[WHAT YOU WILL DO]
1. Output the stretch of the Crowley Lake article from "What Does Your" through "we know today?" without changing a word.
2. In the Crowley Lake article, what year did the City of Los Angeles build the Long Valley Dam?
3. The Crowley Lake article opens with a passage in quotation marks. List every place or structure named in that passage.

[TEXT SEGMENT]
Volume 3 - Issue 14 | November 2022

What Does Your Past Look Like, Crowley Lake, and What Kind of Future Awaits You?

by Allison Weber

“About 700,000 years ago, massive volcanic eruptions flattened a volcano and sent hot ash and debris pouring down to the Owens Valley. In more recent times the area was a vast meadowland, until 1941 when the City of Los Angeles built the Long Valley Dam and created Crowley Lake”

This is the grand total of information under the section on Mono County's Crowley Lake page titled “History of Crowley Lake.” While this may be the short of the long, it is just that- short! The distance between 700,000 years ago and 81 years ago (1941) is vast, so what was this land between the origin of the Long Valley Caldera, for which Long Valley gets its name, and the modern recreation area we know today?

[LISTING]
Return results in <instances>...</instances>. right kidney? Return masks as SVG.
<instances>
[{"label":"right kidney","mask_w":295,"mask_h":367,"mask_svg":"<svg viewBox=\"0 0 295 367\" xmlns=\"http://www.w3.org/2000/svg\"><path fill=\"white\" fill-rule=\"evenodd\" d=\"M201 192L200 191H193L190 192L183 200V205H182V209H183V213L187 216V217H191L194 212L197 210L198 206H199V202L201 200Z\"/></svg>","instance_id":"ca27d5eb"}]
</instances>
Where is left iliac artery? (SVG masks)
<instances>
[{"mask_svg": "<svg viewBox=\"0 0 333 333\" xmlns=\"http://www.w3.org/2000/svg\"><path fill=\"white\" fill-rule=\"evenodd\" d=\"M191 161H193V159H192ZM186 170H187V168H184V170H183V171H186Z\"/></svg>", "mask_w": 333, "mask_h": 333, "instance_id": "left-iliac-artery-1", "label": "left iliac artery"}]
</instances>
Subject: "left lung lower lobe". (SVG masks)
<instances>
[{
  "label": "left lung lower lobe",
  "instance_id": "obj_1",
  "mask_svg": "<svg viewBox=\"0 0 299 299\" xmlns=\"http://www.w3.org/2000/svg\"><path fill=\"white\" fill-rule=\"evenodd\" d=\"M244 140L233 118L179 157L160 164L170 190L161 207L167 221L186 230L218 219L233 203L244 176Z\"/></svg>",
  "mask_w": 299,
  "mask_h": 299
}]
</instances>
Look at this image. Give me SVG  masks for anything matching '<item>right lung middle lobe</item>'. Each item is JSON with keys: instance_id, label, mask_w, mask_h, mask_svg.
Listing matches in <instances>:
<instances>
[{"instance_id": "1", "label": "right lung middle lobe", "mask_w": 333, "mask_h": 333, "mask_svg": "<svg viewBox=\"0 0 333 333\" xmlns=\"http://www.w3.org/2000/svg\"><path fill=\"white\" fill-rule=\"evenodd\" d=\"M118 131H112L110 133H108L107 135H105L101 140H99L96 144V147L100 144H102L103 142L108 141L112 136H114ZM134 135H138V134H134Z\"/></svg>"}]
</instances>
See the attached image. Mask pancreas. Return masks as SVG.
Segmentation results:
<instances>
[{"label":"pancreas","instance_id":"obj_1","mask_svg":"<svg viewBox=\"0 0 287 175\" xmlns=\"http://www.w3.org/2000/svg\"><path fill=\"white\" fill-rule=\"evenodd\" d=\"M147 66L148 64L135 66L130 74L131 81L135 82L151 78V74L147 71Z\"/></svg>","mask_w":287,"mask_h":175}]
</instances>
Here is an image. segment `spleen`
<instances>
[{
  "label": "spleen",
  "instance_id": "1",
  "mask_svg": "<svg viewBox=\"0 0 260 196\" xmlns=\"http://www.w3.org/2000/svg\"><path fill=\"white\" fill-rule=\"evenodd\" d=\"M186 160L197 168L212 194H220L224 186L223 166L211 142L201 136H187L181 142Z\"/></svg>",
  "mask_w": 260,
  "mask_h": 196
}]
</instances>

---

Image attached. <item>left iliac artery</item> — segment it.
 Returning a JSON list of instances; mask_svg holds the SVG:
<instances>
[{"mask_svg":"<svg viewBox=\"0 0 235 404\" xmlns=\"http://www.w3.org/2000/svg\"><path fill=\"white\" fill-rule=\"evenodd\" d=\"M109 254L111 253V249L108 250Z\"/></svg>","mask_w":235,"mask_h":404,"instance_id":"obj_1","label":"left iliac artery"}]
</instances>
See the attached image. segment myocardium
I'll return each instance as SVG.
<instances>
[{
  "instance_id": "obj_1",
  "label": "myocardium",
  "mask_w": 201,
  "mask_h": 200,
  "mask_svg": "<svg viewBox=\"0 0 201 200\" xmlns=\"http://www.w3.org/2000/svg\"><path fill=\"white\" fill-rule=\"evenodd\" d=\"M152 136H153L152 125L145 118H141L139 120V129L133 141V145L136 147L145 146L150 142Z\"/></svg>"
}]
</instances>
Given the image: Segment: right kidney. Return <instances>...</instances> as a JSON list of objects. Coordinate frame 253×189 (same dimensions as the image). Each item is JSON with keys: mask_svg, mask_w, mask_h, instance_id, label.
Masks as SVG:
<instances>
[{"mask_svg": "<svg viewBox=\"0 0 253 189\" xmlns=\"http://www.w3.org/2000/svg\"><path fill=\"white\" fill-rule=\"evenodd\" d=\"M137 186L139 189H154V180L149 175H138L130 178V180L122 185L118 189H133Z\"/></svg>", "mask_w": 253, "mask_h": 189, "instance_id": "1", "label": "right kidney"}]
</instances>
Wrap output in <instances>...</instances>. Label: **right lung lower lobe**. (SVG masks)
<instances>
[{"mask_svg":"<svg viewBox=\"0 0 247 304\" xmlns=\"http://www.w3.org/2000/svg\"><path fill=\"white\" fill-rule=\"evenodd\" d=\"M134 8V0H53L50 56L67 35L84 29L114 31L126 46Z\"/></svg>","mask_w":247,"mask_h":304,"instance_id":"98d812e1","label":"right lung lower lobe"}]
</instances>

--

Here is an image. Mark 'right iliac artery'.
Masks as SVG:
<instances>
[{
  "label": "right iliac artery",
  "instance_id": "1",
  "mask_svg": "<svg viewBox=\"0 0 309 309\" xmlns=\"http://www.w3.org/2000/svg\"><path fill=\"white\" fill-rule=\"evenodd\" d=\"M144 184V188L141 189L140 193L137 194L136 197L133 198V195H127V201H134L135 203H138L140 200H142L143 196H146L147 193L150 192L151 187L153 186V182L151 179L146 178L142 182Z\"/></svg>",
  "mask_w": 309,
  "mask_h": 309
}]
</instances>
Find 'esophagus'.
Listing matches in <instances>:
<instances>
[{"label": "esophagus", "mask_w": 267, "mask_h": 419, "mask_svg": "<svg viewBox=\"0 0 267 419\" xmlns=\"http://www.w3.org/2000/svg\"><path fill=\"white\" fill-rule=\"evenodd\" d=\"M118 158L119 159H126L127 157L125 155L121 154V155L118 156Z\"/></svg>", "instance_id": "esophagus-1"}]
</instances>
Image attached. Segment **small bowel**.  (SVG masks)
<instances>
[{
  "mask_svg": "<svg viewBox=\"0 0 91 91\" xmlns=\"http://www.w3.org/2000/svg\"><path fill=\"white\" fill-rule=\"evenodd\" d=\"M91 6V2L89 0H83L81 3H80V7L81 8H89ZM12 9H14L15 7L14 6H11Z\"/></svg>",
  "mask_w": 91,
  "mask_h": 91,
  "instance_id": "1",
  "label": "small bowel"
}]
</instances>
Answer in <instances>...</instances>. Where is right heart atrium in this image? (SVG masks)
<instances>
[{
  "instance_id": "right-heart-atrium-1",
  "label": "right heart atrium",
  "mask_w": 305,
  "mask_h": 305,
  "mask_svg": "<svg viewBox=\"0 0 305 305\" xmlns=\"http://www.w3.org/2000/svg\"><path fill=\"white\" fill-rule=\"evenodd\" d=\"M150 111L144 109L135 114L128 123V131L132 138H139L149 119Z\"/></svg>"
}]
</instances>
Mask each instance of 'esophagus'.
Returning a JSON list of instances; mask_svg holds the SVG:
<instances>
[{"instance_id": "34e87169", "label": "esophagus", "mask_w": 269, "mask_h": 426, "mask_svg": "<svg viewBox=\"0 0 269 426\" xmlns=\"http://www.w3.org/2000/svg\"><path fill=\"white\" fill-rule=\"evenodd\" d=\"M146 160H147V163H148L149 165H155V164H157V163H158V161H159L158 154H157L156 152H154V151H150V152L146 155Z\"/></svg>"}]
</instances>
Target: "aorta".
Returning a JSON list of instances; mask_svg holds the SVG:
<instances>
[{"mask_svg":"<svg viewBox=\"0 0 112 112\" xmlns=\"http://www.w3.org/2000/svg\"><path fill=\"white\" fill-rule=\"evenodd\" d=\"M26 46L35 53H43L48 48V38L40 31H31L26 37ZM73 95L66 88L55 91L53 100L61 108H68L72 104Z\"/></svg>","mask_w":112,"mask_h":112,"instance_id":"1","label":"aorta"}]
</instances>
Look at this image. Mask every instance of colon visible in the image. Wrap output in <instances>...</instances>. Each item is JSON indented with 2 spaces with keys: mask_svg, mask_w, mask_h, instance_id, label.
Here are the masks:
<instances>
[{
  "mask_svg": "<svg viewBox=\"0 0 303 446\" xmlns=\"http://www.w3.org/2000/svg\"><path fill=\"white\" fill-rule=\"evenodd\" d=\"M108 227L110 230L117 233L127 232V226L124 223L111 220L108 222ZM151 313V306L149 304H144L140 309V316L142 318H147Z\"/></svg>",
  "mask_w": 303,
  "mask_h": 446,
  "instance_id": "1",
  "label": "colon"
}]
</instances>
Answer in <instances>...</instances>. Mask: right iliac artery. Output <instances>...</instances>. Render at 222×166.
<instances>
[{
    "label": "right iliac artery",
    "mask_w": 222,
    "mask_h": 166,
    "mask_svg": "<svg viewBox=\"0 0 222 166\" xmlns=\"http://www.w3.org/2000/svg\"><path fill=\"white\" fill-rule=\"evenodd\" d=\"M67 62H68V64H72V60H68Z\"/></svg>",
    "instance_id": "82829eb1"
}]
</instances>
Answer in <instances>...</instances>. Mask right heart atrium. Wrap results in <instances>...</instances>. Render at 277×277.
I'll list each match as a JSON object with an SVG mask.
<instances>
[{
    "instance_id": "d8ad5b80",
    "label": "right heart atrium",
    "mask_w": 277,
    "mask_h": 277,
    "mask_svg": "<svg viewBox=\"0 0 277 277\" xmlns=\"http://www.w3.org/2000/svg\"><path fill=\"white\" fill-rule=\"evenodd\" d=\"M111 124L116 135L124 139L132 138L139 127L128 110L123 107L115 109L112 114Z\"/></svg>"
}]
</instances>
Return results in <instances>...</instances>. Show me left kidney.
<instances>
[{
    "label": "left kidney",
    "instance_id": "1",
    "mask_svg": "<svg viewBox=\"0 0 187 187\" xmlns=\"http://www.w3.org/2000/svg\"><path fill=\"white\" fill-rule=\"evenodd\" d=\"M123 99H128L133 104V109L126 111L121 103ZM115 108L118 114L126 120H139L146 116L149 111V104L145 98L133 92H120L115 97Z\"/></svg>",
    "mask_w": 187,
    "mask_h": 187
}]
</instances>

[RESPONSES IN ORDER]
1.
What Does Your Past Look Like, Crowley Lake, and What Kind of Future Awaits You?

by Allison Weber

“About 700,000 years ago, massive volcanic eruptions flattened a volcano and sent hot ash and debris pouring down to the Owens Valley. In more recent times the area was a vast meadowland, until 1941 when the City of Los Angeles built the Long Valley Dam and created Crowley Lake”

This is the grand total of information under the section on Mono County's Crowley Lake page titled “History of Crowley Lake.” While this may be the short of the long, it is just that- short! The distance between 700,000 years ago and 81 years ago (1941) is vast, so what was this land between the origin of the Long Valley Caldera, for which Long Valley gets its name, and the modern recreation area we know today?

2. 1941

3.
Owens Valley
Los Angeles
Long Valley Dam
Crowley Lake